Page extract:
Segment Open

Sewing Up the Chaos

It’s that time of the year again where I start feeling antsy.  My biggest con is just around the bend, the book is almost here, and I’ve got so many things on the horizon that I’m unsure about.  Plus a nice bout of insomnia while the gears turn and turn each night trying to plan how things are going to go down.  I warn you that this is going to be a candid entry, as I’ve always meant for the point of this journal to be an honest look at my venture into being a fantasy artist.
It’s time to start planning the promotion of the book.  Will the book do well? Will I make enough from royalties to help pay for rent on a bigger place?  Will it flop?  Am I going to sell well at the next convention?  I just have no clear idea right now what being published by a major publisher will even mean, how it will effect my plans, and that is driving me a little batty.  I’m sure things will become clearer as I work with the company to learn what their promotional procedures are like, but right now waiting for things to come together is absolutely maddening.  But the publishing wheels turn, turn, turn and that is just the nature of things.  I wonder if this is how all debut authors feel when they’re in that limbo time between the finished manuscript and the publication date?
I’ve had a rocky start this year as far as convention sales, though they’ve been great for meeting other artists and not feeling like I’m trapped in a dark cave somewhere gnawing on raw fish a la Gollum and wasting my life away chained to my art desk.  Am I making a living out of this yet? Sadly, the answer right now for my first year doing this is no, not yet. I am surviving thanks to the loving support of family…which makes me feel somewhat guilty.  Next year, there will be art fairs to help supplement online sales (and HOPEFULLY licensing revenue..but still working on a portfolio for that and researching the ins and outs).

Segment Closed

Given information:
Segment Open

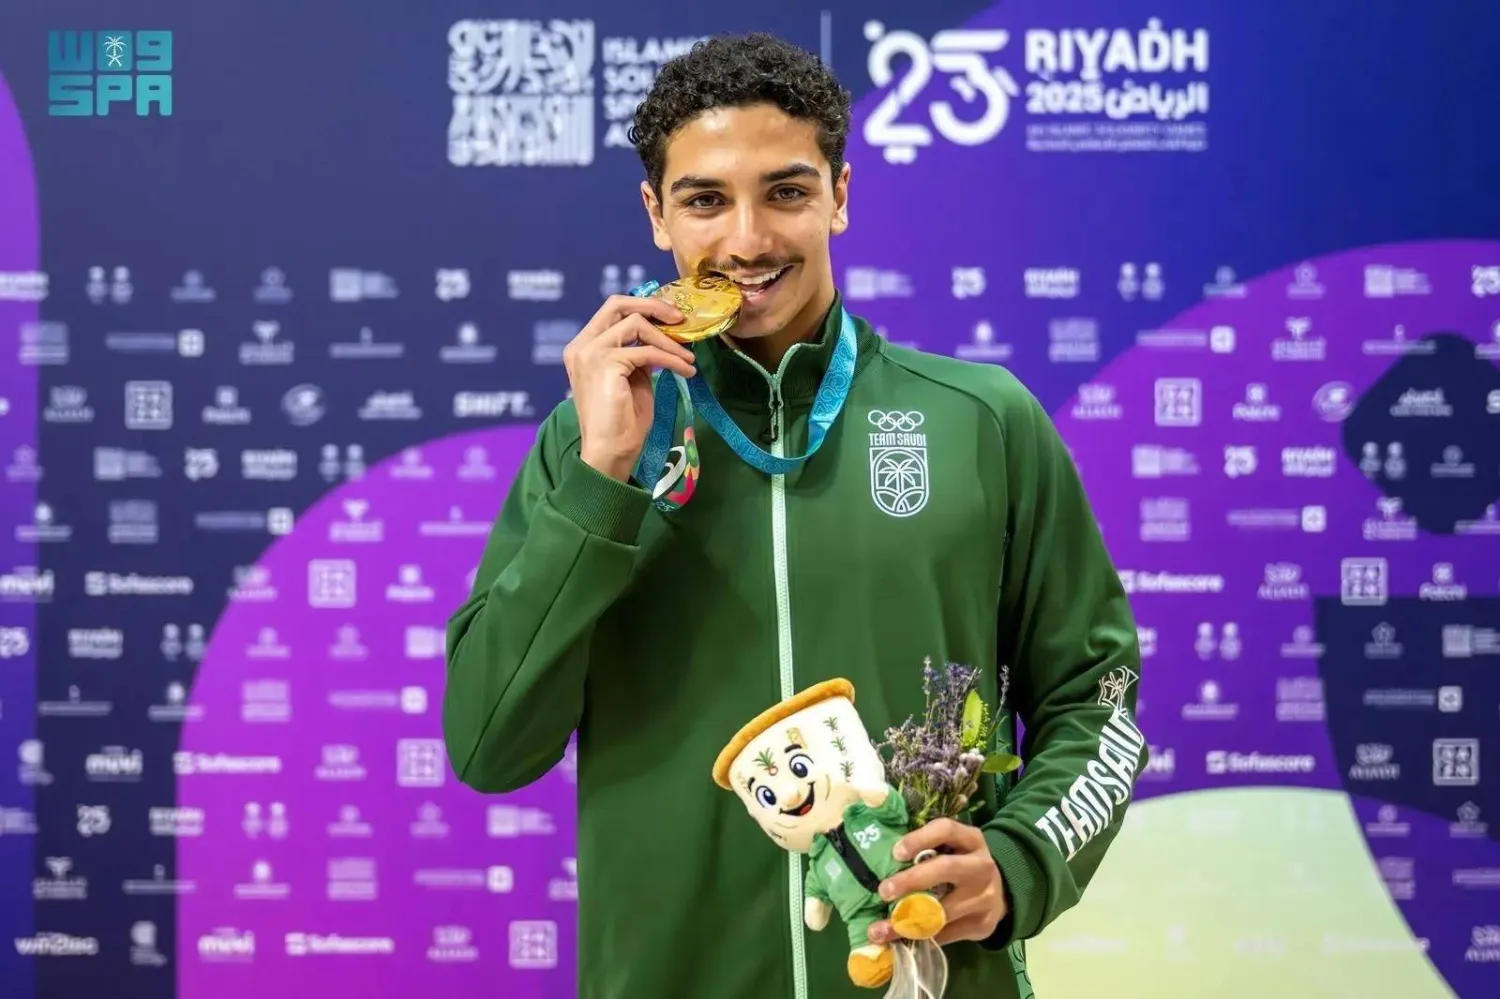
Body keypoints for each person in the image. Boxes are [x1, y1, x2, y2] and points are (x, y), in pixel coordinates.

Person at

Segment Closed
Segment Open

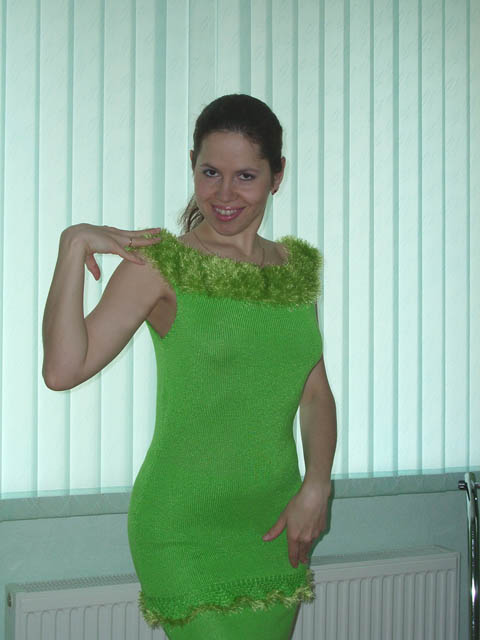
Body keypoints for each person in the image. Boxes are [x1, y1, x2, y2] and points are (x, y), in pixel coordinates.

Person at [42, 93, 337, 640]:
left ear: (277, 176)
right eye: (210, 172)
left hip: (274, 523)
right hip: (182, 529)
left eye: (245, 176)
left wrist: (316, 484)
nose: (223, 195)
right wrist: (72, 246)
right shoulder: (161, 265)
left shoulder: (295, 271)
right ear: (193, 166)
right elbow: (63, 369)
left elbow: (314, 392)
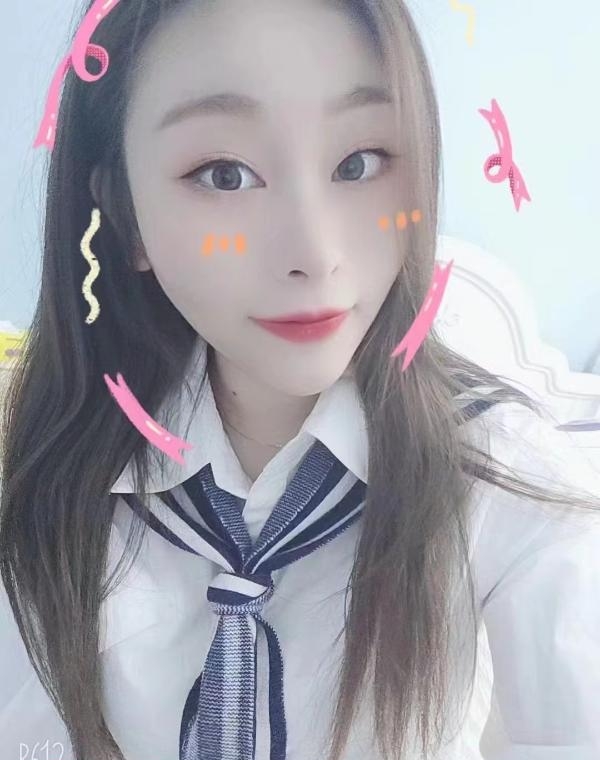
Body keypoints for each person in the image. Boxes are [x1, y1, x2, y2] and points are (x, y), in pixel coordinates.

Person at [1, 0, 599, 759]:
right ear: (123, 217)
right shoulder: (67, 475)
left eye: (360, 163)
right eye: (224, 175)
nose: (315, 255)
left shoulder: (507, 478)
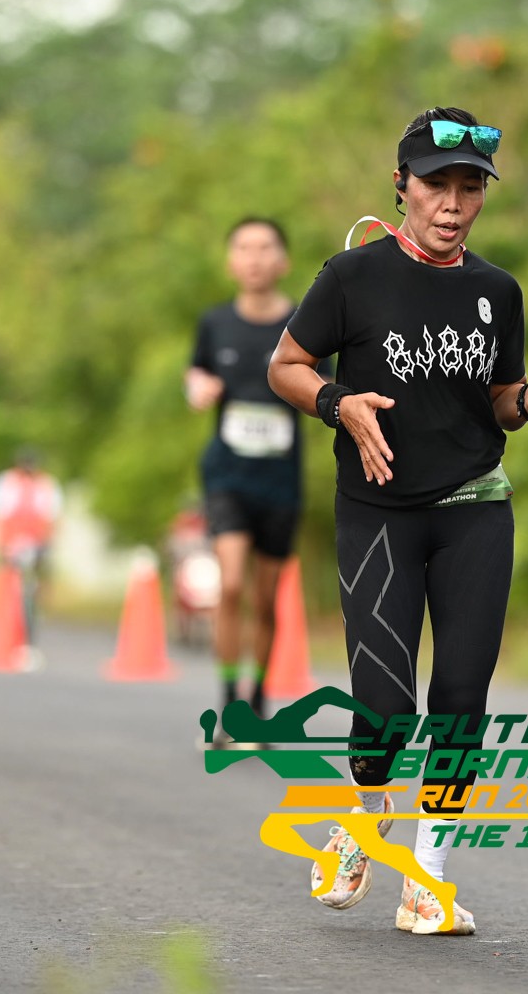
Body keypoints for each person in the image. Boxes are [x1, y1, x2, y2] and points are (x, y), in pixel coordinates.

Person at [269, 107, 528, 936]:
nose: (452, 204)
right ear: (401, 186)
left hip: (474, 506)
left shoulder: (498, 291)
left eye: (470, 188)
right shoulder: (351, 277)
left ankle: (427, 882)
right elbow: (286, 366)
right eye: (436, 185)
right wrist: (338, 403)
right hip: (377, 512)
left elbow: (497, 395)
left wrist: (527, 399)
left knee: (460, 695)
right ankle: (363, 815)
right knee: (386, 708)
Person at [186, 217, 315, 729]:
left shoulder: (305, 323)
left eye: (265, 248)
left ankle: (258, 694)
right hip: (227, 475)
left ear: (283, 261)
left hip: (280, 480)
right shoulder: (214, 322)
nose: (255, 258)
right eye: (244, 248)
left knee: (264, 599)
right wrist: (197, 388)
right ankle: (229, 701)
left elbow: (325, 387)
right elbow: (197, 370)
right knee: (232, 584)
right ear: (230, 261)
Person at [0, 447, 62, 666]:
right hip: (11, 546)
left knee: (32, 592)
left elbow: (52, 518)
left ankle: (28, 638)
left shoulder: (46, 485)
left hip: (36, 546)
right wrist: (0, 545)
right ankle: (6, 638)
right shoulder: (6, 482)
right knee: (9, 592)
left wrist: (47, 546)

Segment Closed
Segment Open

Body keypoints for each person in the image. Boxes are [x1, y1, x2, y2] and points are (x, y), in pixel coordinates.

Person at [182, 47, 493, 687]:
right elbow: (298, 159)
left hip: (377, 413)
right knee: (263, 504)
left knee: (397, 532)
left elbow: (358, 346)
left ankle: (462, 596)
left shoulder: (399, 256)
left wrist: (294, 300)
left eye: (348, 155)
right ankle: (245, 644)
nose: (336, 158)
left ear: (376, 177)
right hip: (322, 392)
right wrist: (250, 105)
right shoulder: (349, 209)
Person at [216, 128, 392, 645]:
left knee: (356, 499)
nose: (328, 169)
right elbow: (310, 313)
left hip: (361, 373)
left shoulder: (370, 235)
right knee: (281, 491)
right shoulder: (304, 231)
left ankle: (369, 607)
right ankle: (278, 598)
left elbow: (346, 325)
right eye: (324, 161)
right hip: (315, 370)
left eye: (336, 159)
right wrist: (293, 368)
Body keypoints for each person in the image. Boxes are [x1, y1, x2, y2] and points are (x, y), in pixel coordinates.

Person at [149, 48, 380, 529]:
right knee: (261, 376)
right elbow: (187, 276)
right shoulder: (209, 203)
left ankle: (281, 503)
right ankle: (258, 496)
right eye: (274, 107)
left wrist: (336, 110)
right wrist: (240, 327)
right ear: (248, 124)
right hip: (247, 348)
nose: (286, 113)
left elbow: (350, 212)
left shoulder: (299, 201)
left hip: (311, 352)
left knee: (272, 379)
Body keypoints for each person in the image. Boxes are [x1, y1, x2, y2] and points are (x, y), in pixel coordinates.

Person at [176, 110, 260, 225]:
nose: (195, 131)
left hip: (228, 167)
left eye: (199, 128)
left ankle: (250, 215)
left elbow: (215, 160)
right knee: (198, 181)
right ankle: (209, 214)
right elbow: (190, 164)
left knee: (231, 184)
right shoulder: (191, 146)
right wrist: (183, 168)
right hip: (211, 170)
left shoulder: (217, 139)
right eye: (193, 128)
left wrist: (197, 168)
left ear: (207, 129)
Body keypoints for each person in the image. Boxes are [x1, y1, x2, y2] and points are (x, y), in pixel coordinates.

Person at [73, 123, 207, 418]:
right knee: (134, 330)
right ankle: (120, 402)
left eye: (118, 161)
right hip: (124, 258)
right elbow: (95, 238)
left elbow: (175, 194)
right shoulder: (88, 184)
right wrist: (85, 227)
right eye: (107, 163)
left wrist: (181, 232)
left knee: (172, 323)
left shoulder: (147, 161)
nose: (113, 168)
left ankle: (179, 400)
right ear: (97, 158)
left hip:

Segment Closed

Work to complete:
Continue the journal entry about the first year as a fantasy artist, starting after its final sentence.

Exercise result:
And of course questions always lead to other questions. What do I work on next?  What will bring in money (but also not make me feel like I’m selling my soul?)  Will my portfolio be good enough for the companies I’m looking at?  I’ve had a very strong urge to try to get back to writing and illustrating my own stories, but is this a gamble I can afford right now?  It’s where my heart is and all the universal signs are telling me character driven art is where I want to be, but there is still an aura of guilt that such ventures take time, even moreso than other things, and that it would be irresponsible of me to not make money now now now drawing things that take less time.
By the same token, good art should take awhile, it should be something we spend a piece with so we realize it to its full potential.  Oh how I envy the speed of other artists!  It’s something I’ve yet to achieve.  The luxury of being able to simmer overlong on ideas until they’re brought to me in a shining stork basket by the Muse is not mine anymore.  It’s been really hard adjusting to this fact too now that art is a job and not a past-time.  I feel an insane pressure to produce portfolio quality things all of the time, or I am wasting my time.  This has really put me in art block mode because I can’t lighten up and have fun with my work.  IT MUST ALL BE A MASTERPIECE or DEATH!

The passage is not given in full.